▸ Teks Bacaan:
______________________________
Oleh sebab itu Yahya ibn Al Qaththân berkata, “Aku tidak menyaksikan kebohongan pada sebuah komunitas lebih banyak dari komunitas kaum yang dinisbatkan (dianggap) saleh”.
Salah satu contoh hadis palsu produk mereka adalah apa yang diriwayatkan Al Hakim dengan sanadnya dari Abi Ammar Al Marwazi, dikatakan kepada Abu Ishmah Nuh ibn Abi Maryam, “Dari manakah kamu peroleh hadis tentang keutamaan surah demi surah Al quran ini dari jalur Ikrimah dari Ibnu Abbas, sementara murid-murid Ikraimah tidak ada yang meriwayatkannya? Ia menjawab, “Aku menyaksikan orang-orang telah berpaling dari Al quran dan mereka sibuk dengan fikih Abu Hanifah, kitab sejarah Ibnu Ishaq maka saya buatkan hadis ini dengan harapan mendapat pahala”.
Perlu diketahui tentang Abu Ishmah Nuh ini, bahwa ia adalah seorang ulama yang telah menguasai banyak disiplin ilmu Islam, tetapi sayang ada satu yang tidak ia miliki yaitu kejujuran. Ibnu Hibban berkata, “Ia mengumpulkan segala sesuatu kecuali kejujuran”. Al Dzahabi berkata, “Ia digelari Al Jaami’ (yang merangkum) sebab ia belajar fikih dari Abu Hanifah dan Ibnu Abi Laila, belajar hadis dari Hajjaj ibn Arthah, belajar tafsir dari Al Kalbi dan Muqatil, dan belajar sejarah Islam dari Ibnu Ishaq… ia menduduki jabatan sebagai qadhi, jaksa tinggi di kota Maru, ia berumur panjang dan mampu mengumpulkan banyak kesempurnaan kecuali kejujuran”.
______________________________
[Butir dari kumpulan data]
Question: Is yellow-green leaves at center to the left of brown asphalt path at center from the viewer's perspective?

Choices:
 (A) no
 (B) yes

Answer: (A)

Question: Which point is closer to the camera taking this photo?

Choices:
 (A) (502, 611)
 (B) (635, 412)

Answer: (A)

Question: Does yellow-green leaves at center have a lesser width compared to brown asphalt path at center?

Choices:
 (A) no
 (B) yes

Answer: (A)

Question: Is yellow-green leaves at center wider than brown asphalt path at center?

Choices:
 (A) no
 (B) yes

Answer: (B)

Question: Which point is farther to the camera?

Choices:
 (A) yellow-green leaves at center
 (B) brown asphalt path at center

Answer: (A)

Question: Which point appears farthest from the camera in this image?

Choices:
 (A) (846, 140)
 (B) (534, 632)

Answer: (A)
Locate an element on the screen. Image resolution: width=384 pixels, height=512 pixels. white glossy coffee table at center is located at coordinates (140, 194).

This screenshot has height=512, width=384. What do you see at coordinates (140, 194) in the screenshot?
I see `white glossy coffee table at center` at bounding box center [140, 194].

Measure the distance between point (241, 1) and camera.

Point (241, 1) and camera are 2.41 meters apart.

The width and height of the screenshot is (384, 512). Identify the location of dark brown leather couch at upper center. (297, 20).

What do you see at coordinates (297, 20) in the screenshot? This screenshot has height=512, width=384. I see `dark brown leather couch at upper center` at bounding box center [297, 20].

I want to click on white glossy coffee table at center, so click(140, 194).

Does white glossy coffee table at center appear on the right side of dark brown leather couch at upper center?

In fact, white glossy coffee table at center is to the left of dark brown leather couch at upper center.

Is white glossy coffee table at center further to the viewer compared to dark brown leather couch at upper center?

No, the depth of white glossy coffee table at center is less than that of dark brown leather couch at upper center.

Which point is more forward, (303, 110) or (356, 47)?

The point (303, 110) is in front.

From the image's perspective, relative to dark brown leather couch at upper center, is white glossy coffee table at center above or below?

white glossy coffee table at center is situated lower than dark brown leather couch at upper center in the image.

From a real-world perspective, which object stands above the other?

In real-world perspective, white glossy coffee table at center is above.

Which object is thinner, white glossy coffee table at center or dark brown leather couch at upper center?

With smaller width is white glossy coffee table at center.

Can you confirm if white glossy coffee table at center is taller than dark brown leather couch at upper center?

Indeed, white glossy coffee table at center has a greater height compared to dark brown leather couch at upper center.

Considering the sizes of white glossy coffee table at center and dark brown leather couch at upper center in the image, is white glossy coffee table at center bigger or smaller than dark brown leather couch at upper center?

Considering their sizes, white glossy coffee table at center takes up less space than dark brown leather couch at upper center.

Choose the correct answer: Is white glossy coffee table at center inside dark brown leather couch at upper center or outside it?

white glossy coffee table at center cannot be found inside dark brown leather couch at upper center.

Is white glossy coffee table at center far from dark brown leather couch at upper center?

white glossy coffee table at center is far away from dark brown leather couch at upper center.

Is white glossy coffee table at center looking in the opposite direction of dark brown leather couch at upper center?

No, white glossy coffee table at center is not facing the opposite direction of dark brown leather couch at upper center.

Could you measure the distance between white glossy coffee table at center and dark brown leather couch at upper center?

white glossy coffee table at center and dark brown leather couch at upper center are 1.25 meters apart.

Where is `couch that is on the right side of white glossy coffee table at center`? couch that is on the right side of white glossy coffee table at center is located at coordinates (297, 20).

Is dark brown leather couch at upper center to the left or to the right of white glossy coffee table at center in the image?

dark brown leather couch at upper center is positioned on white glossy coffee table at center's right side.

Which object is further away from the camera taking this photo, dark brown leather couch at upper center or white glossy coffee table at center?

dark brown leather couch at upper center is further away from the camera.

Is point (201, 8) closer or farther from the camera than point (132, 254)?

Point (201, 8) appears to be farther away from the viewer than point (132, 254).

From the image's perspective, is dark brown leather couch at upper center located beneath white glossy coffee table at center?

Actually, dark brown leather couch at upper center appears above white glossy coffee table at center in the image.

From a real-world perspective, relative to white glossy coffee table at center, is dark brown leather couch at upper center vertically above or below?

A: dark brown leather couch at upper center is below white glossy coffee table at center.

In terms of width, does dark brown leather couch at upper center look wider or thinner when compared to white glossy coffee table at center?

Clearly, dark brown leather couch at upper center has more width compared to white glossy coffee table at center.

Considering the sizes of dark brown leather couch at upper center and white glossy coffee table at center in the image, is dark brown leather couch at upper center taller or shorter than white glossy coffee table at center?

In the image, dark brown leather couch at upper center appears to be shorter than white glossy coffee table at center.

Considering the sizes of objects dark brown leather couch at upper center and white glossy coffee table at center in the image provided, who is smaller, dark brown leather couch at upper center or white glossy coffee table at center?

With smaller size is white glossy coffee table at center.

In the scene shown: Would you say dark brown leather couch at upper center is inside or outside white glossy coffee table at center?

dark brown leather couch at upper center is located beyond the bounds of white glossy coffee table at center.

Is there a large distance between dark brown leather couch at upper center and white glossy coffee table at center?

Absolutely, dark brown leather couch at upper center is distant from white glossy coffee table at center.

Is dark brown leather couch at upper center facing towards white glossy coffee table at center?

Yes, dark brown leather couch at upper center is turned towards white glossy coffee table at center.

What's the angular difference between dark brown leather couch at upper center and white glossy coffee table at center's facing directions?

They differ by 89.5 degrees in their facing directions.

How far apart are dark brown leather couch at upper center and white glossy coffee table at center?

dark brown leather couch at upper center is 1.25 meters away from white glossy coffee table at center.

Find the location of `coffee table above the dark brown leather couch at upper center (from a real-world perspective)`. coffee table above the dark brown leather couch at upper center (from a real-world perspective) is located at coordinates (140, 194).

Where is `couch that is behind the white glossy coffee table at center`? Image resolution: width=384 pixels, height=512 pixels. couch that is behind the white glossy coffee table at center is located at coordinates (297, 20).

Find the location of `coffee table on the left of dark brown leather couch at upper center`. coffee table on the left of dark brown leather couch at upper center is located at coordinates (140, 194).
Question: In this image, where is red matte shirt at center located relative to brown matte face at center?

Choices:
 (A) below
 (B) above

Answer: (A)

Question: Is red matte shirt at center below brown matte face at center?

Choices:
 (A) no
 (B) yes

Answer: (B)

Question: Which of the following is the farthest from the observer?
______________________________
▸ Terapkan Bacaan Anda:
- a) Jawab singkat berdasarkan teks tentang hadis palsu:
(i) Siapa yang berkata bahwa ia tidak menyaksikan kebohongan lebih banyak daripada pada kaum yang dianggap saleh?
(ii) Menurut Abu Ishmah Nuh, orang-orang sibuk dengan apa setelah berpaling dari Al quran?
(iii) Menurut Al Dzahabi, dari siapa Abu Ishmah Nuh belajar tafsir?
- b) Teruskan teks tentang hadis palsu ini, dimulai setelah kalimat terakhirnya.

▸ Jawaban Tugas:
- a)
(i) Yahya ibn Al Qaththân.
(ii) Fikih Abu Hanifah dan kitab sejarah Ibnu Ishaq.
(iii) Dari Al Kalbi dan Muqatil.

- b)
Sementara nama para Pemalsu hadits yang terkenal dari golongan islam sendiri adalah:
a) Abu Daud Al Nakha’i
Contoh lain pamalsu hadis yang shaleh adalah Abu Daud Al Nakha’i. Ia adalah seorang yang paling panjang bangun malamnya, paling banyak puasa di siang harinya, tetapi ia gemar memalsu hadis!
b) Abu Bisyri Ahmad ibn Mumahhad Al Faqîh Al Marwazi
Ibnu Hibban berkata, “Abu Bisyri Ahmad ibn Mumahhad Al Faqîh Al Marwazi salah satu yang paling gigih dalam membela sunnah dan paling tegas terhadap yang menyalahinya, tetapi ia gemar membuat hadis-hadis palsu.”
c) Wahb ibn Hafsh
Ibnu Adiy berkata, “Wahb ibn Hafsh termasuk kaum Shalihin, ia pernah berdiam diri tidak berbicara kepada siapapun selama dua puluh tahun, tetapi ia suka berbohong dalam hadis dengan kebohongan yang keji”.
d). Harb ibn Maimûn al Abdi
Harb ibn Maimûn al Abdi; Abu Abdillah al Bashri, seorang mujtahid, abid (ahli ibadah), tetapi ia paling pembohongnya orang.
e) Haytsam ath Thâi
Haitsam ibn Adi ath Thâi (W:207H), seorang pembohong besar, tidak bernilai sedikitpun. Budak wanitanya bertutur, “Tuanku selalu bangun di malam hari untuk salat, dan apabila masuk waktu pagi ia duduk (di majlisnya) mengobral kebohongan.
f) Muhammad ibn Ibrahim asy Syâmi.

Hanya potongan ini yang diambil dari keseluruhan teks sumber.